Muy sintéticamente, esto es lo que se conoció de Acha en vida. Lo que se desconocía eran sus aptitudes literarias, sus cualidades como escritor. Algo se supo de esa faceta al publicarse sus Apuntes sobre el mar, textos epigramáticos que insertara en los catálogos de dos muestras: Sur y Mares y marineros. Ahí aparece un nuevo Acha, un Acha ausente en su pintura y su cine, un Acha en primera persona, un Acha que se narra a sí mismo de modo directo, sin mediaciones. Y en esos registros confesionales aparece un hombre que, además de un espíritu o intelecto, posee un cuerpo. En estas prosas poéticas, ese cuerpo se erige en un elemento perceptivo, en una fuente de conocimiento del mundo. Conocemos finalmente al Acha corpóreo, sensorial, gozador del mundo y la naturaleza.

Pero el grueso de sus textos permanecieron inéditos y circularon clandestinamente entre sus allegados. Se editaron post mortem en dos volúmenes bajo el título de Escritos Póstumos. El primero abreva en uno de los temas dilectos del universo acheano: el dilema identitario americano, el conflicto entre la cultura europea y la aborigen desde sus orígenes hasta nuestros días. Las obras de ese primer tomo pueden leerse como un itinerario por las diversas estrategias de dominación y resistencia por las que ha deambulado la identidad en trance americana, indagando tanto en la colonización europea del imaginario precolombino como en la apropiación indígena de lo sobrenatural cristiano y/o de su cómplice, la superstición positivista.

En el segundo volumen se produce un viraje temático. Se centra en la potencia del cuerpo masculino como disparador de evocación erótica. O más precisamente, homoerótica. En alguno reformula la fábula de San Jorge y el dragón en una metrópoli actual, en otro teje una trama narcodelictiva en torno a una red internacional que opera a través de un circuito clandestino de taxi boys que creen prestar un servicio sexual pero sin saberlo trafican información cifrada entre sus clientes, y otro actualiza dos instituciones griegas como el gymnasium y la pederastia en un precario ateneo pugilístico de arrabal. Aunque sus tramas son meras excusas para retratar hombres que exploran en los confines de su anatomía los rasgos de su propia identidad.

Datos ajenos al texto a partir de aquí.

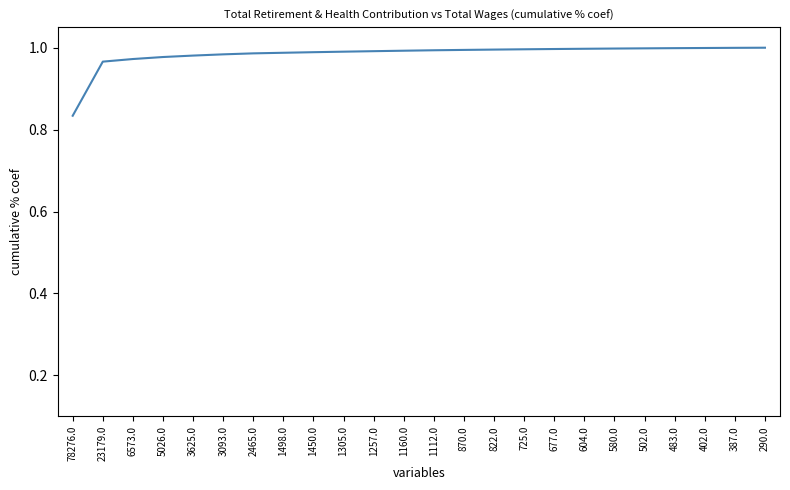

Count the number of categories in the chart.

24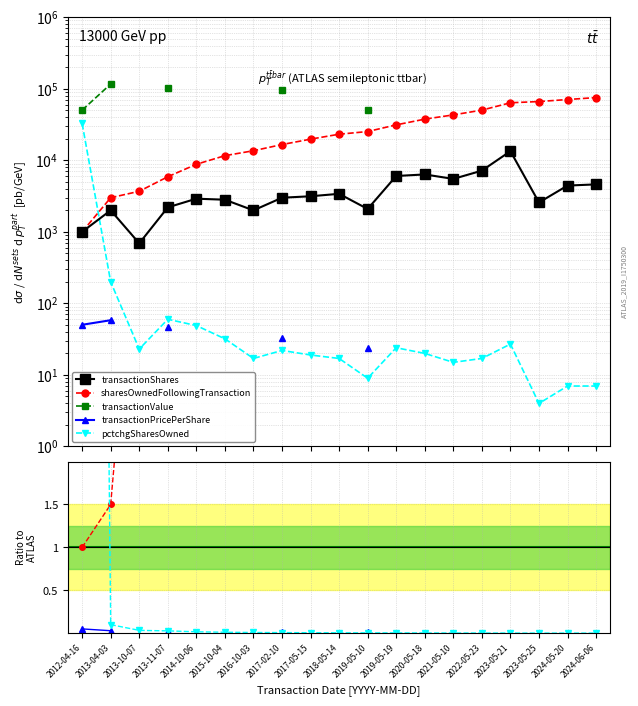

What is the greatest value displayed?

116440.0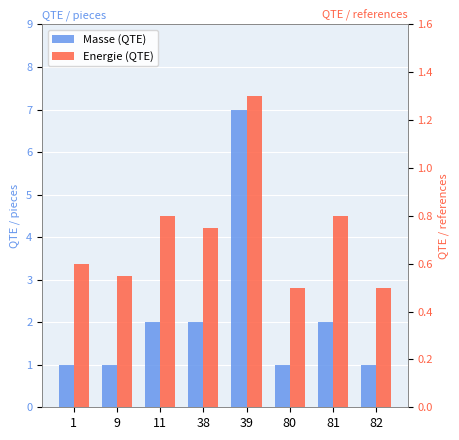

Reading left to right, transcribe all the data shown in this chart.

Masse (QTE): 1=1.0	9=1.0	11=2.0	38=2.0	39=7.0	80=1.0	81=2.0	82=1.0
Energie (QTE): 1=0.6	9=0.6	11=0.8	38=0.8	39=1.3	80=0.5	81=0.8	82=0.5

Lo más interesante –dato que dejé adrede para el final– es que inscribe su prosa en un género deslegitimado por el canon académico, el comisariado cultural o el uso y costumbre: el guión cinematográfico. Para despejar malentendidos, conviene acotar que los textos no son una hoja de ruta para la confección de un film. Son literatura pura. El hecho de que estén inscriptos en el formato de un guión no les quita esa cualidad. El guión es un género más, como tantos otros, con sus normas: la escisión sonoro-visual o el narrador omnisciente, como pautas básicas, si se quiere. Pero también el soneto tiene sus normas y las tiene el haiku, y nadie duda de que Quevedo o Basho hicieron literatura. Y también la dramaturgia las tiene y nadie se atrevería a decir que Shakespeare, Becket, O’Neil o Tenesee Williams no son escritores. Que el guión se malemplee o se emplee de modo utilitario, no implica que dentro de sus límites formales no pueda lograrse una escritura capaz de conmover o adquirir una notable expresividad. Los textos de Acha, dentro de las pautas que rigen el guión, no sólo gozan de una vitalidad expresiva impactante sino que además construyen un universo dramático y destilan un tono singular. Es decir, poseen todo eso que un escritor anhela: un estilo. Un estilo que se caracteriza además por su llaneza y su amenidad, por una prosa despojada que prescinde de engolamiento, ornamentaciones o gesticulaciones doctas. Curiosamente, en ese registro tonal de su prosa hay un eco que evoca a aquel magnético narrador oral que muchos tuvimos el placer de disfrutar en vida. Esa constatación personal es lo que me permite aseverar que en la escritura de Acha no hay nada artificioso sino que es, por el contrario, la expresión genuina de un temperamento.